El Mayimbe's latest scoop: "I'm an idiot who doesn't know the color of the sky, let alone anything about any upcoming movies"
 
Are you guys kidding?!?!? That Wonder Woman fan trailer was golden. I wish it were the real thing. :atp:

:o
 
I hate when I've procrastinated. Again. :csad:
 
i hate how impatient people are these days. it's all now, now, now
 
i hate how impatient people are these days. it's all now, now, now
I blame our faster computers. Remember when downloading a webpage could take an entire minute? And that depended on nobody being on the phone? :funny:
 
psh i remember logging into my email, taking a shower, coming back and it still not have loaded all the way lol
 
I remember when it blew my mind that I could download a show even though I had to keep my computer on for days.
 
I hate it when there's that one friend who always asks for something everytime you see them.
 
haha yeah i used to leave it on overnight just to download a single song

oh dial up...
 
I hate that for some reason our couch squatter remains oblivious to how he stinks up the ENTIRE downstairs and halfway up the stairs after coming home from work at night, and goes to bed then and there and doesn't shower until the next morning.
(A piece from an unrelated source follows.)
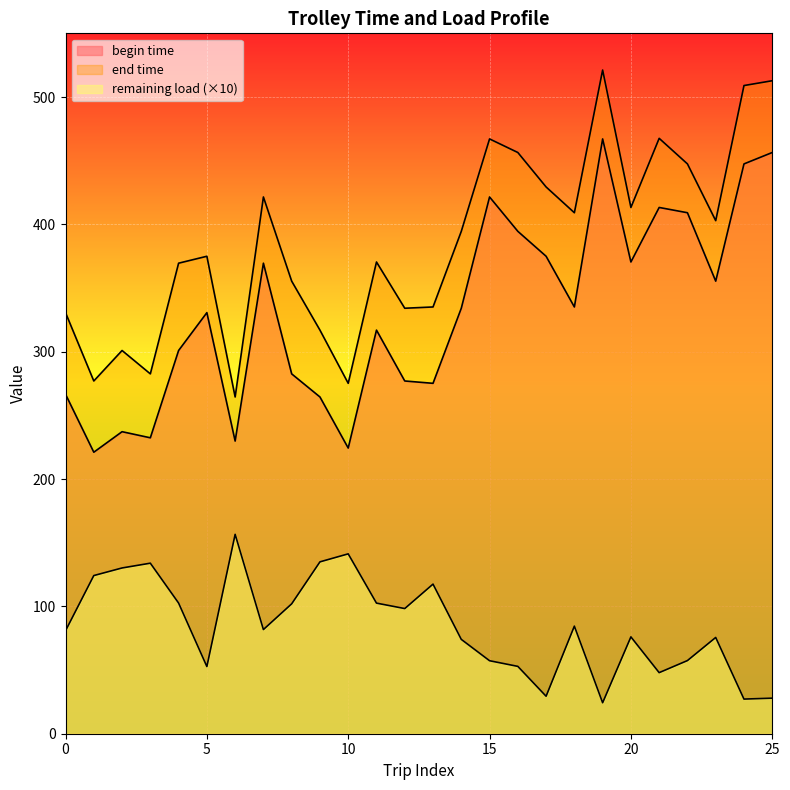

The end time series shows 114.1 at 6. True or false?

False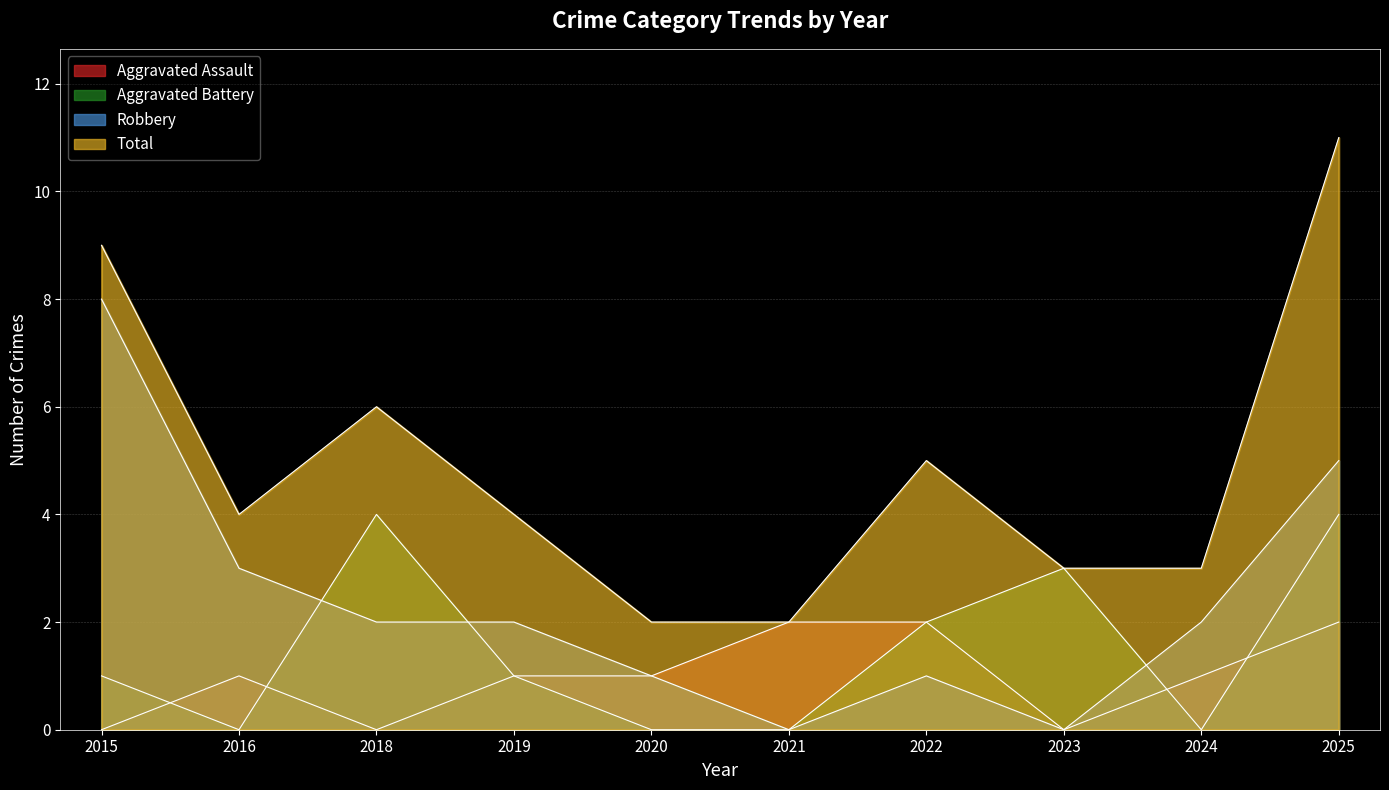

What are all the series names shown in the legend?

Aggravated Assault, Aggravated Battery, Robbery, Total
I have no idea how his girlfriend can stand to cuddle with him when she stays over occasionally.

Also how his butt is constantly hanging out all over the place. Seriously, pull up your damn pants, you disgusting slob.
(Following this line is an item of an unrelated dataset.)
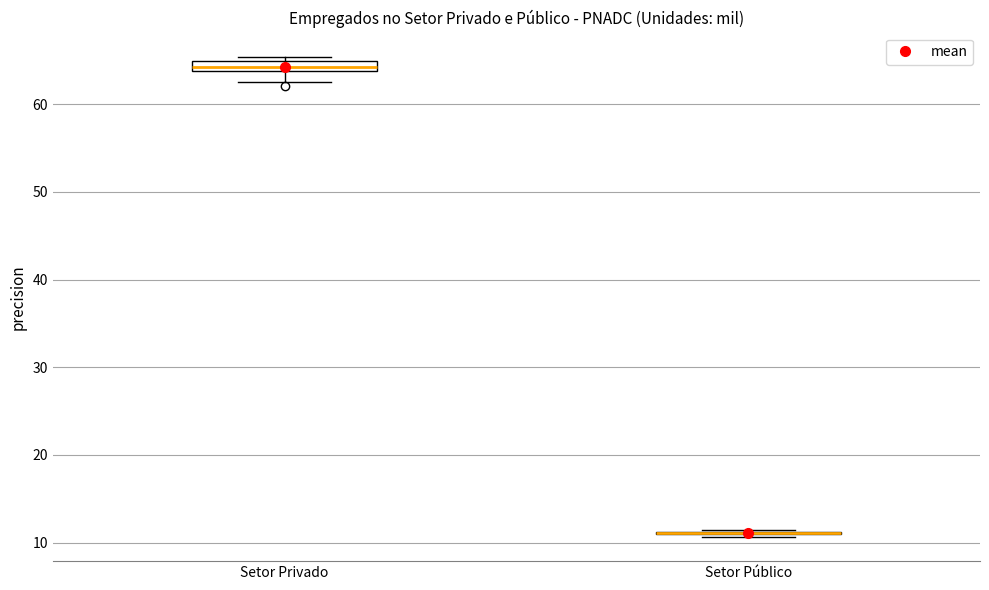

Where does the lower whisker of the box for Setor Privado end on the y-axis? The values are not printed on the chart, so give them approximately, as read against the axis.

63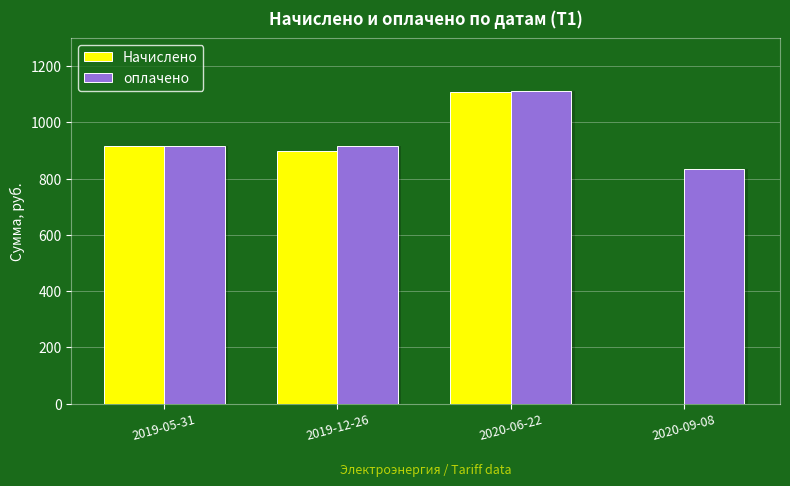

What is the highest value of the оплачено series?

1110.5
Also, the Canadian seal slaughter. How trashy and sociopathic do you have to be to just walk among dozens of baby seals wacking them in the head with a hammer?
 
I don't think I'd have it in me to kill a baby seal, but I imagine someone who does it is about as sociopathic as a farmer that slaughters similarly young animals. They're on roughly the same moral level, where ever you think that level might be.
 
I hate it when places don't salt their driveways and sidewalks. I'm in upstate New York, snow should not be a surprise. Be ready for it.
 
I hate that for some reason our couch squatter remains oblivious to how he stinks up the ENTIRE downstairs and halfway up the stairs after coming home from work at night, and goes to bed then and there and doesn't shower until the next morning.
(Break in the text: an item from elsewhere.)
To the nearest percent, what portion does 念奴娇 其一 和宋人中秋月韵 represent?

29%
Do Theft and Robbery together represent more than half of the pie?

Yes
I have no idea how his girlfriend can stand to cuddle with him when she stays over occasionally.

Also how his butt is constantly hanging out all over the place. Seriously, pull up your damn pants, you disgusting slob.

Can't you kick him out?
 
I hate it when places don't salt their driveways and sidewalks. I'm in upstate New York, snow should not be a surprise. Be ready for it.
I hate how if you go to Manhattan a few hours after a major snowfall, it doesn't look like anything fell, but if you go to any other borough, you'll see tons of snow for days.